**Required work:**
Your answer should consist of the lines below that hold the word "only".

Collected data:

════════════════

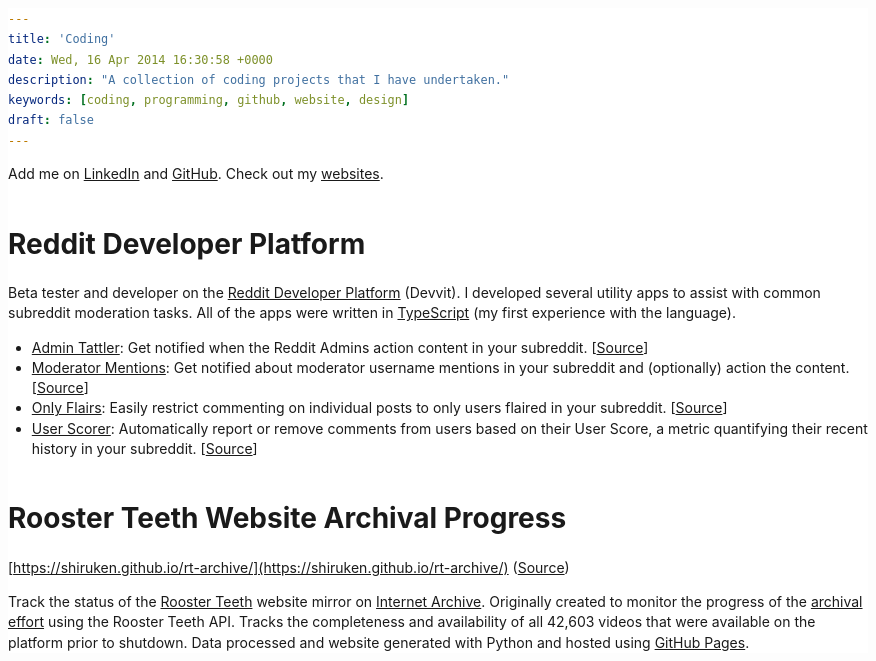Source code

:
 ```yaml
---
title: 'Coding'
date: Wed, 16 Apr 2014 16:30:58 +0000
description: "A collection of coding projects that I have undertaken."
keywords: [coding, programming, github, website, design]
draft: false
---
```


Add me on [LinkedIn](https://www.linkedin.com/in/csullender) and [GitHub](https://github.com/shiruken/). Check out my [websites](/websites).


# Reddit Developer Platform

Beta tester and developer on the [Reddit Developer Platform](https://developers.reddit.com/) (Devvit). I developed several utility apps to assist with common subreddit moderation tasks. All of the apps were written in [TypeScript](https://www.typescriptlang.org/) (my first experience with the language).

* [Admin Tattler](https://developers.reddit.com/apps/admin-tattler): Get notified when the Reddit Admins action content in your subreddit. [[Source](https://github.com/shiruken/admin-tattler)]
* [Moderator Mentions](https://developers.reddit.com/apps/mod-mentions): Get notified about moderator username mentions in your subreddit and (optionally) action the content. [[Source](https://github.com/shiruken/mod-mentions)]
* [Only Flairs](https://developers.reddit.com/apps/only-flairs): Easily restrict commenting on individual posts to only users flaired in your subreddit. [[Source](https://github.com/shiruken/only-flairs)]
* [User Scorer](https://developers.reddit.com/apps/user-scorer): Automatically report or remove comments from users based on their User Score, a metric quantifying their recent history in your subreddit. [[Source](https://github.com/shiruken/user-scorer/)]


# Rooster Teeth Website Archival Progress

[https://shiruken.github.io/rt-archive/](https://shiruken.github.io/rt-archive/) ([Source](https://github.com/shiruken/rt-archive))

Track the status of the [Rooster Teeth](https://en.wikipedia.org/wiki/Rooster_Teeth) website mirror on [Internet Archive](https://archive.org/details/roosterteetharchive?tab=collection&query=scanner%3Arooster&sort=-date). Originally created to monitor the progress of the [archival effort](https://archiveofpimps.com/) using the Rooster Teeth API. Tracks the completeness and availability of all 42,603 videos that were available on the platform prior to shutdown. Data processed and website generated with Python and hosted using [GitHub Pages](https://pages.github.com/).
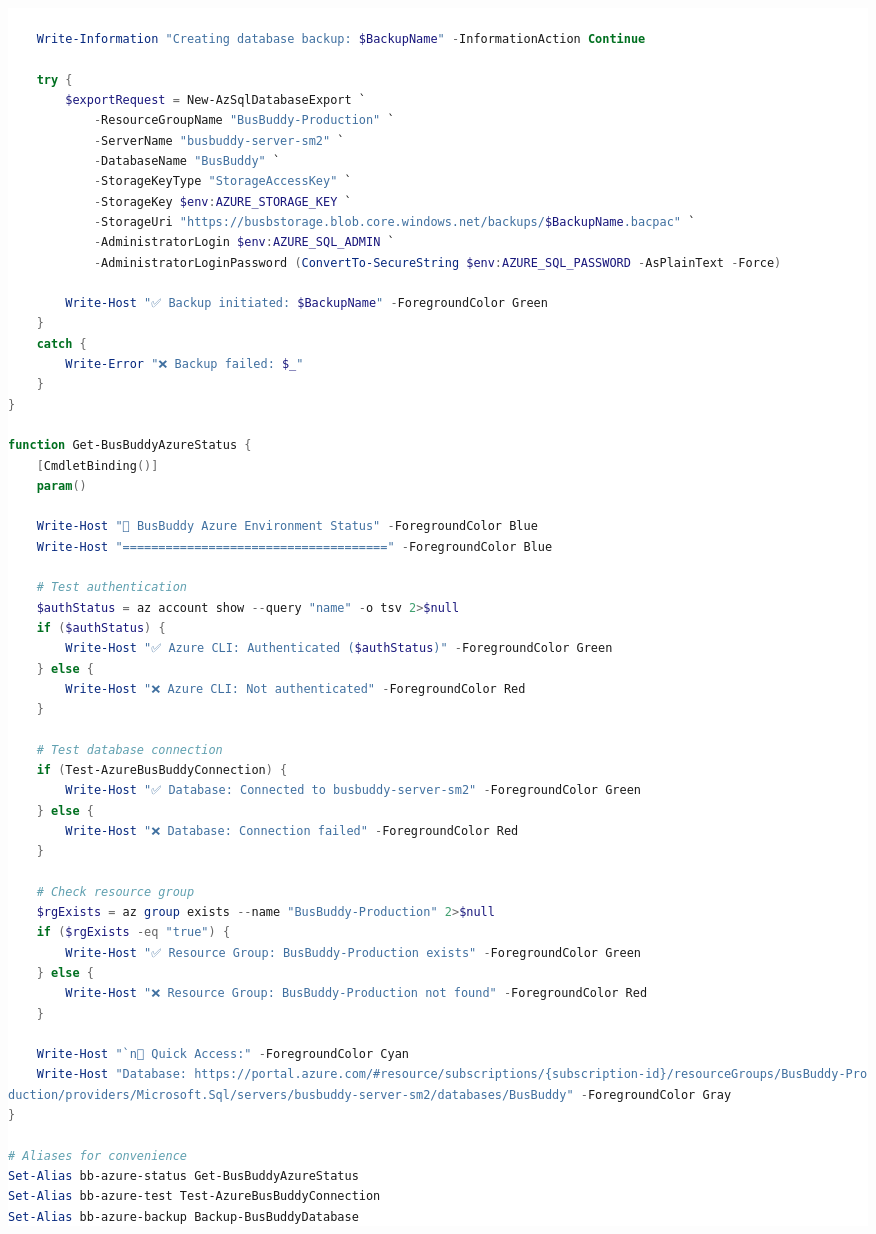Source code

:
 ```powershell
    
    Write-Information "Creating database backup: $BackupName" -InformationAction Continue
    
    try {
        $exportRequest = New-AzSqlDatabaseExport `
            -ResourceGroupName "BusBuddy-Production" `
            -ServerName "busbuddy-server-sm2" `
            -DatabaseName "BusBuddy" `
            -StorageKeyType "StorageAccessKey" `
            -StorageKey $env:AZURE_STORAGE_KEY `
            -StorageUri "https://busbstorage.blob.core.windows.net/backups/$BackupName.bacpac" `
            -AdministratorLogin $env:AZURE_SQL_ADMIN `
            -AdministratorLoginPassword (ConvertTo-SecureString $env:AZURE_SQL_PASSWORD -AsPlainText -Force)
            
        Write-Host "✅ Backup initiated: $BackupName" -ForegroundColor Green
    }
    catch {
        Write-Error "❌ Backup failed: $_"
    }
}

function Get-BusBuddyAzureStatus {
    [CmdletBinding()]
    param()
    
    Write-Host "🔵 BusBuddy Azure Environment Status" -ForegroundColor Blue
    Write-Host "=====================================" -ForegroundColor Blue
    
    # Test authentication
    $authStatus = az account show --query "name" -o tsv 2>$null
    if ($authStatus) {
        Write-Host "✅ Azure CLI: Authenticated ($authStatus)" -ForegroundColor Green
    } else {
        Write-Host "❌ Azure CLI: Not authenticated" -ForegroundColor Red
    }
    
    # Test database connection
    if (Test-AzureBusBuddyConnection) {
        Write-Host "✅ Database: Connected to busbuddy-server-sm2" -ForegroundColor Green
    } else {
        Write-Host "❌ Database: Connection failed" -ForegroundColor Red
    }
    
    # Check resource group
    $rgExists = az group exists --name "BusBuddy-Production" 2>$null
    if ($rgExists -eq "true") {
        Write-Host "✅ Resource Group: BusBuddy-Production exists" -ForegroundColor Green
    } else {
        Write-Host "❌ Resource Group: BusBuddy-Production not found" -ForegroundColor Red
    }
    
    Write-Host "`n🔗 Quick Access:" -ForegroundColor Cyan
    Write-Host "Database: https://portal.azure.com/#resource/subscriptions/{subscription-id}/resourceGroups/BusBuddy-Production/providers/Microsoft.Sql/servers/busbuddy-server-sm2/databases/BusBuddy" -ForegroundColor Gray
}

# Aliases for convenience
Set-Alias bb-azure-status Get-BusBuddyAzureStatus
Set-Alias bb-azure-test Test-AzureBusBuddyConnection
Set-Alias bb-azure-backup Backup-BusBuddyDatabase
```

════════════════

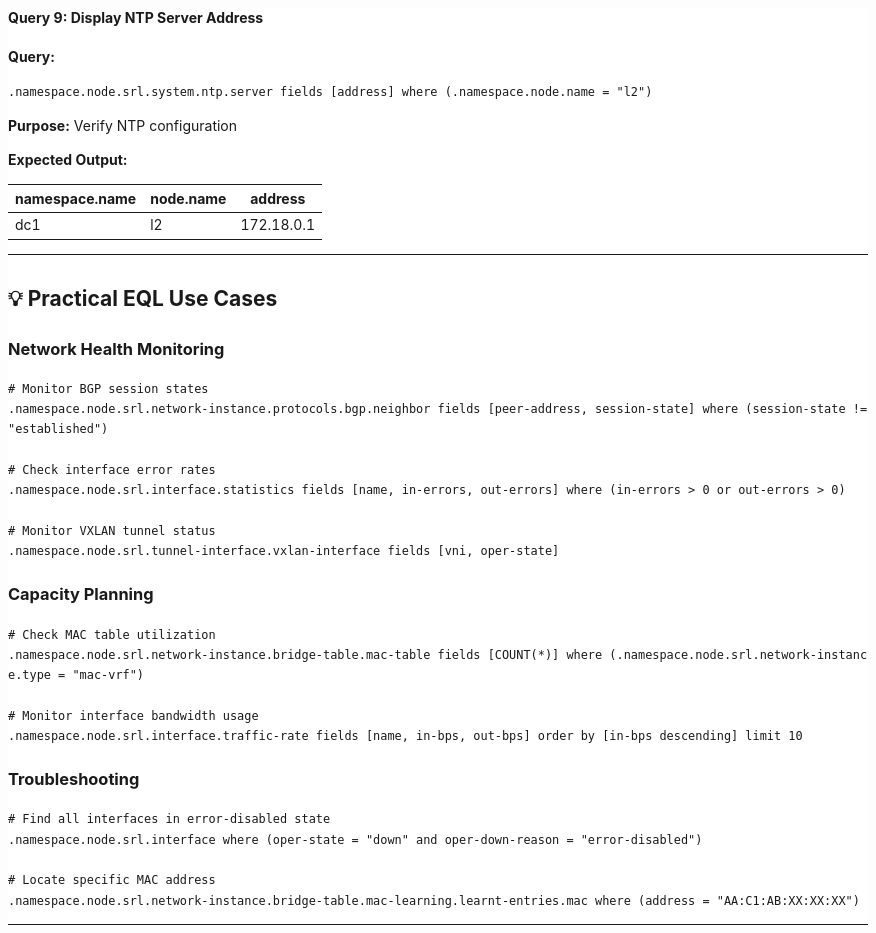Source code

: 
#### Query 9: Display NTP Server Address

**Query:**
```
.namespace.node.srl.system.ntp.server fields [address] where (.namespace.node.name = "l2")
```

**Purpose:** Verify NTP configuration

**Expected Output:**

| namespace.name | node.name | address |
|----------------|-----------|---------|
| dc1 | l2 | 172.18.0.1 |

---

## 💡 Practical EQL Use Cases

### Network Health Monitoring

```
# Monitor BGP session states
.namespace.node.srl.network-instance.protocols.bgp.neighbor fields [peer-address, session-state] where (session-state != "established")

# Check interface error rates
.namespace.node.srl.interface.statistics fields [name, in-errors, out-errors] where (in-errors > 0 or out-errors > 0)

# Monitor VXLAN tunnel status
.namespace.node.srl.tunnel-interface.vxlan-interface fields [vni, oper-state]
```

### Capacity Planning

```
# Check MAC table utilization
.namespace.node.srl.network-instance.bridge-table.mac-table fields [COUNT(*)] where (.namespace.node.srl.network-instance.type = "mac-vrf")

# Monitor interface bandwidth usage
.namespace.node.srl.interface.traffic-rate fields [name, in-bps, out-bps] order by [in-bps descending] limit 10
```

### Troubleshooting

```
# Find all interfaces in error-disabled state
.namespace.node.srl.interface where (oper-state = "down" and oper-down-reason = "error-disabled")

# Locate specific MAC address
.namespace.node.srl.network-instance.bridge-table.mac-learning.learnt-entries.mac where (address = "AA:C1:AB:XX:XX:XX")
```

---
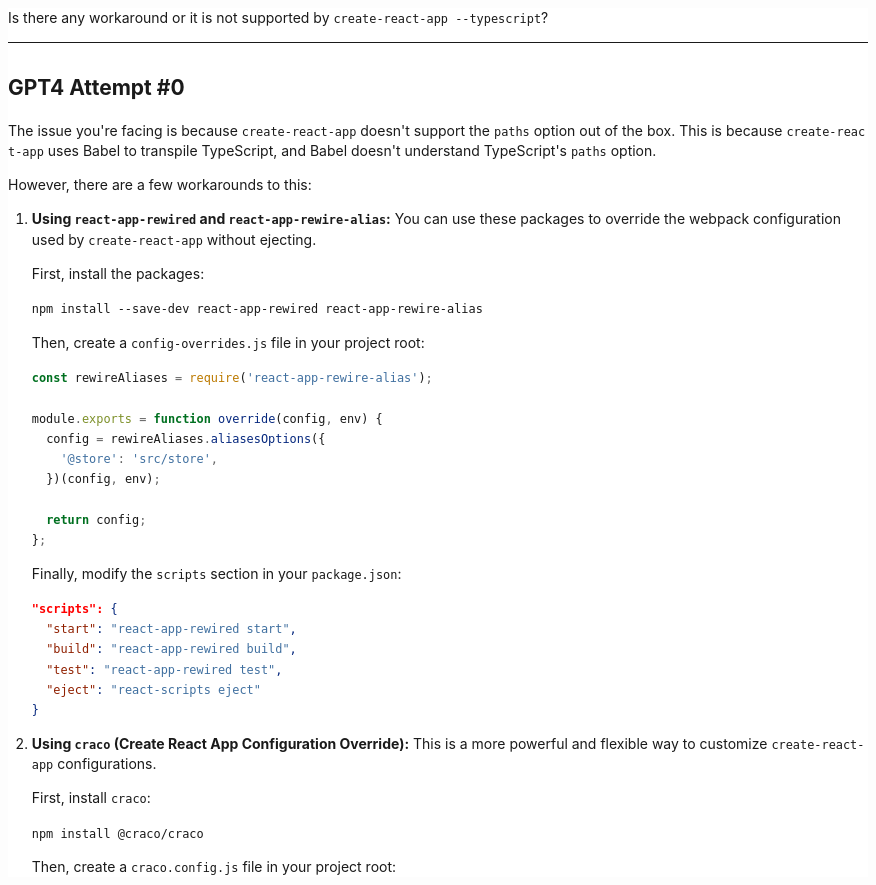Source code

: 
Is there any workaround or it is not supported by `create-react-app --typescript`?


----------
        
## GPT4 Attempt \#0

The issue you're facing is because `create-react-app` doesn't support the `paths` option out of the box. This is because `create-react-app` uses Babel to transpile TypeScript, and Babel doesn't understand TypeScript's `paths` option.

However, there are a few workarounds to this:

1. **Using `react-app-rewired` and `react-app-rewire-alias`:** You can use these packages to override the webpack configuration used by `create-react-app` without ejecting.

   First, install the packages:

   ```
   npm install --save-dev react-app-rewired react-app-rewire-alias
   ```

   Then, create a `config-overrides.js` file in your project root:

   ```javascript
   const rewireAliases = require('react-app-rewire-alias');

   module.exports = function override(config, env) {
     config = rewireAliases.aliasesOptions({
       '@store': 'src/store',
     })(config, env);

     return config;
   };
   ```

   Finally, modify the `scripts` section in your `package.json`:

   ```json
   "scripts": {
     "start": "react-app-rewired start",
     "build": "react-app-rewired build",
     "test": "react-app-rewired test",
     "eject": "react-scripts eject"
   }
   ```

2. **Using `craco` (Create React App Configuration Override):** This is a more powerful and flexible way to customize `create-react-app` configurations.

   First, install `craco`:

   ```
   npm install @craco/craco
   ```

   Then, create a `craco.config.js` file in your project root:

════════════════

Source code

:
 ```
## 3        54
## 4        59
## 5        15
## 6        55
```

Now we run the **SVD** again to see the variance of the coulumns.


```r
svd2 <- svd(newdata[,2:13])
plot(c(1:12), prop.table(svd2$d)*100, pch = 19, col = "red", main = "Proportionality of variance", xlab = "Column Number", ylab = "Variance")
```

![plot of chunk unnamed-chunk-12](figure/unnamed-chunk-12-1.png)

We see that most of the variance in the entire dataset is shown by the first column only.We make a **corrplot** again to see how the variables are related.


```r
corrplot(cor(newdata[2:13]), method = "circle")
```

════════════════

**The answer:**
* [Only Flairs](https://developers.reddit.com/apps/only-flairs): Easily restrict commenting on individual posts to only users flaired in your subreddit. [[Source](https://github.com/shiruken/only-flairs)]
We see that most of the variance in the entire dataset is shown by the first column only.We make a **corrplot** again to see how the variables are related.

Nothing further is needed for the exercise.